Dedicated Region FAQ, Question 17

Oracle’s data residency proposition is simple to state: The only data that leaves the customer’s datacentre is low-level telemetry that is unnconnected to any of the customer’s data. This can be a powerful case for compliance in heavily-regulated domains. The Amazon data residency proposition requires careful parsing. For many applications, all that matters is residency of the data plane and the Outpost architecture will suffice. Making this case to the auditors, however, will require more work than for an Oracle Dedicated Region.

Conclusion

The distinctions between these configurations of AWS Outpost and Oracle Dedicated Region are subtle. In many ways they are addressing different sizes of customer installations and may not have much overlap. To make a fair comparison for this post, I had to choose one of the largest possible Outpost configurations and the smallest possible Dedicated Region. Amazon supports much smaller Outposts than the one I describe here, especially with the recently introduced 1U and 2U form factors, which are single servers mounted in a customer’s rack. For these smaller installations, limited services and an offsite control plane are sensible architectural choices. The customer simply needs to understand their implications.
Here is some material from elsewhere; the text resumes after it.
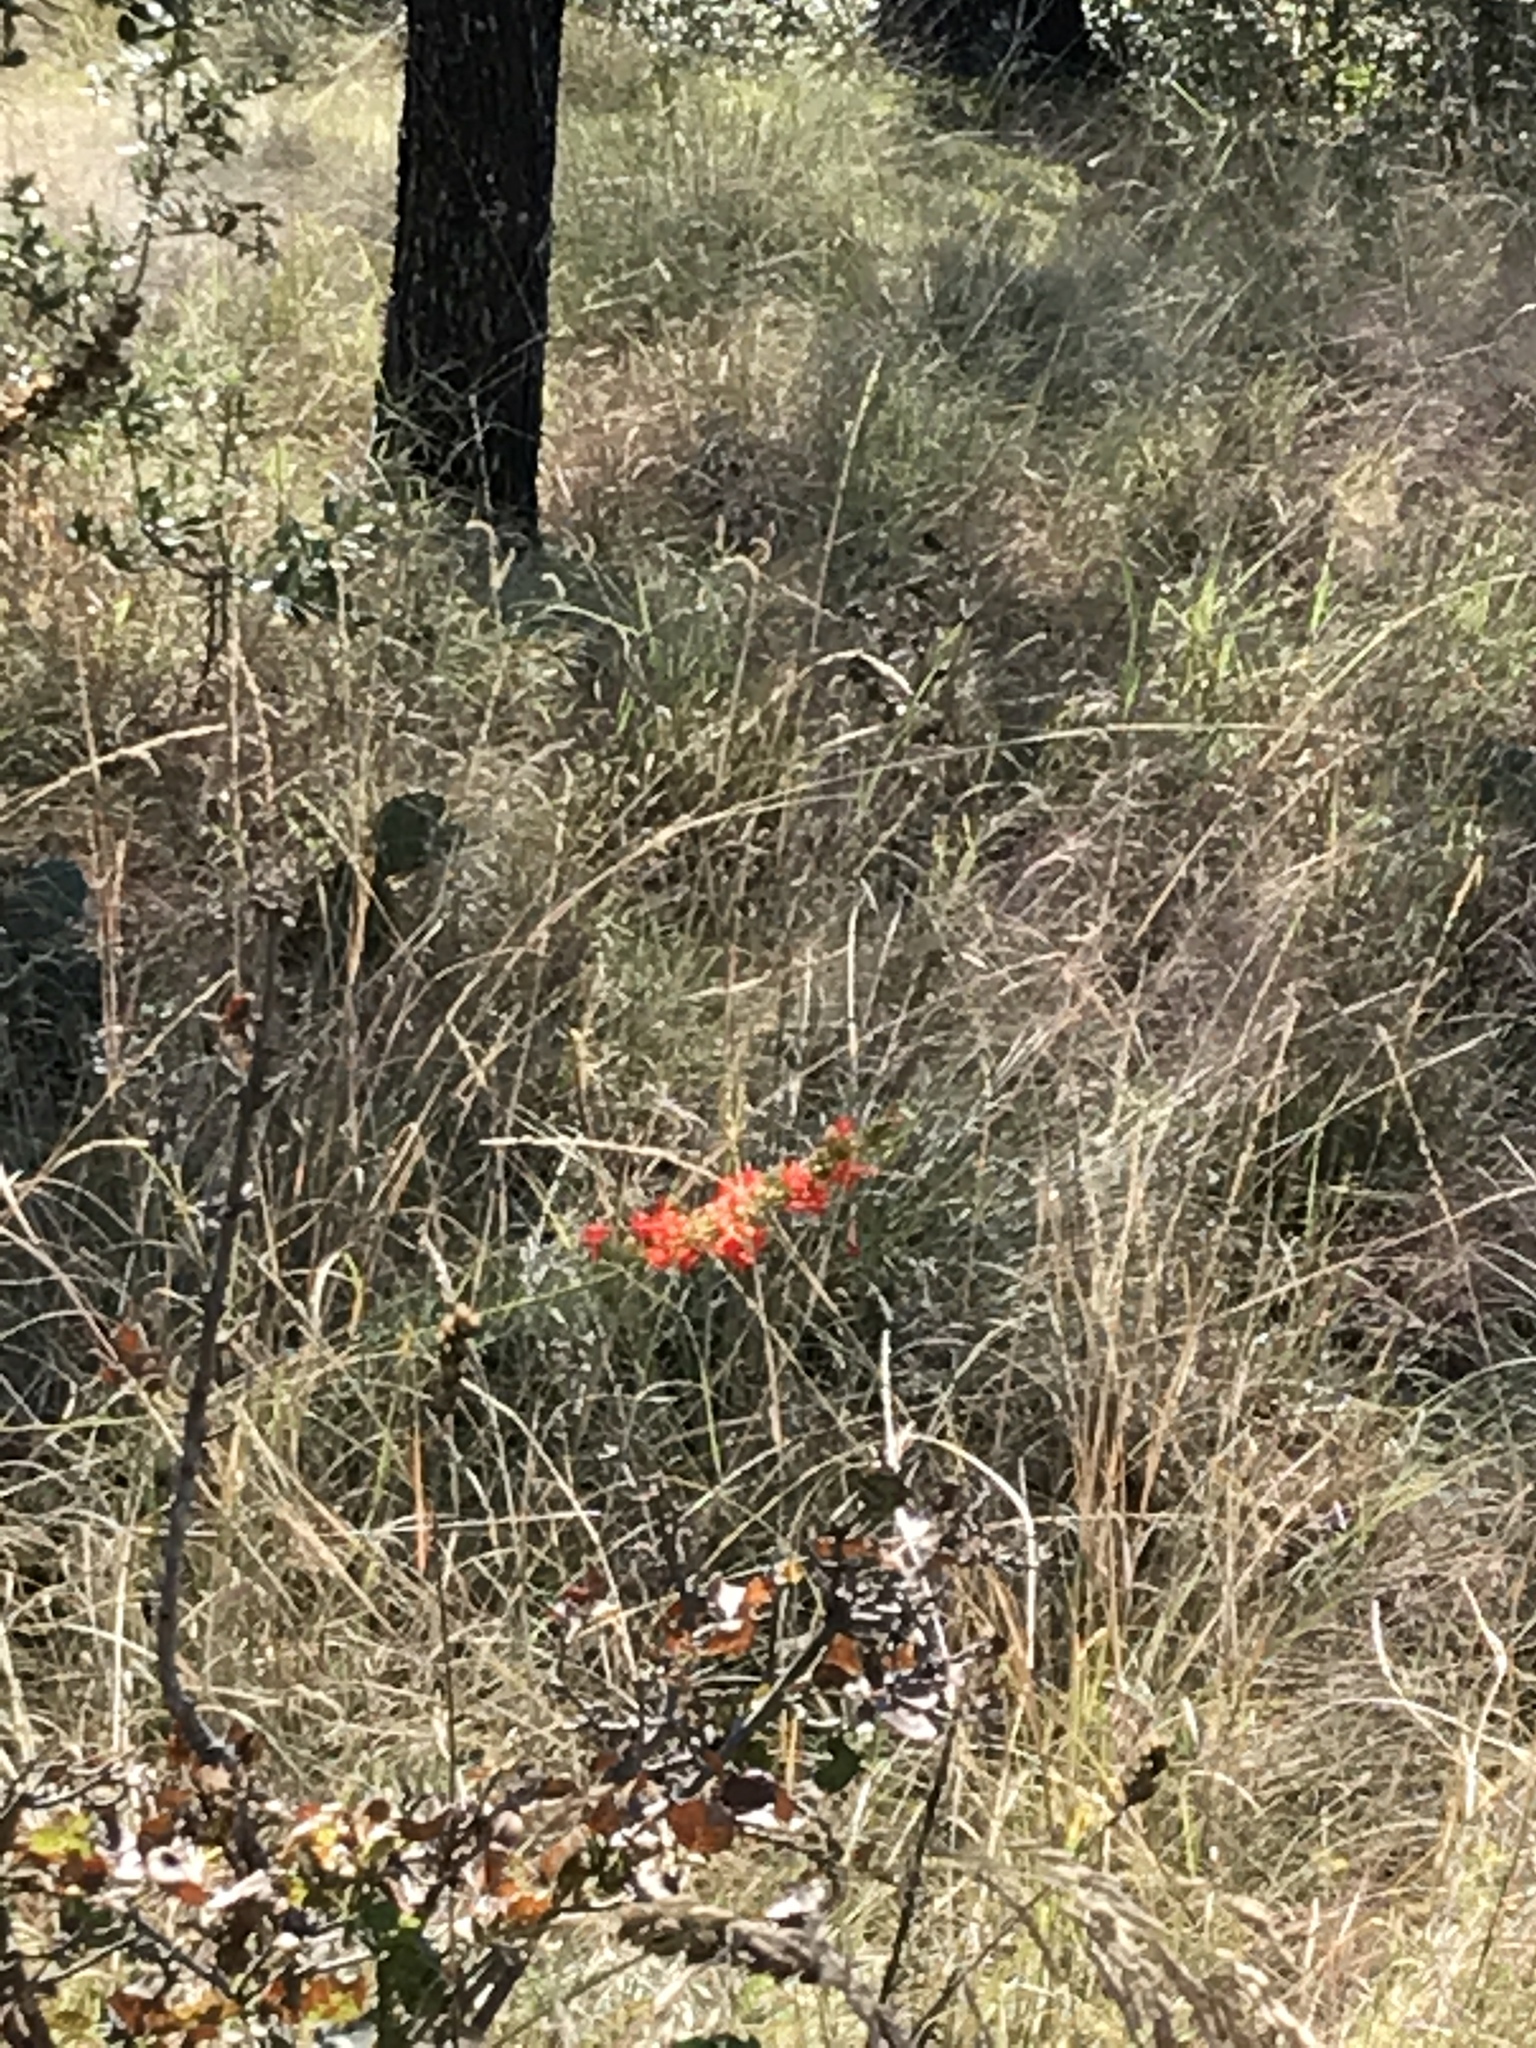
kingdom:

Oracle Dedicated Regions are unabashedly aimed at much larger configurations. For customers that require this level of service, more straightforward and robust guarantees of availability and data residency are worth the higher cost. The minimum spend for acquiring this availability is substantially above the minimal spend for an Outpost.

The overall conclusion from this sequence of comparisons is that customers can use AWS Outpost to achieve genuine improvements in latency and data residency without seriously compromising availability, at low cost, with the crucial caveat that these outcomes require applications to be carefully architected to match the limitations of Outpost.
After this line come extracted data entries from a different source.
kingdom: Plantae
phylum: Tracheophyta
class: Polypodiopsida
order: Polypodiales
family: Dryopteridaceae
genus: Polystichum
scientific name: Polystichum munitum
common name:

On the other hand, Oracle Dedicated Regions offer a far simpler approach for improving latency and data residency, with higher availability and a straightforward compliance argument. Applications can be designed around the full suite of Oracle services. The tradeoff for this simplicity is that a Dedicated region requires a much larger financial commitment.

More generally, the introduction of another class of products, where vendors run their services on customer hardware (Google Anthos, Azure Stack Hub, and Alibaba Apsara Stack), offers further combinations of availability, latency, and data residency. The comparisons made in this post will have to be extended to handle these use cases as well.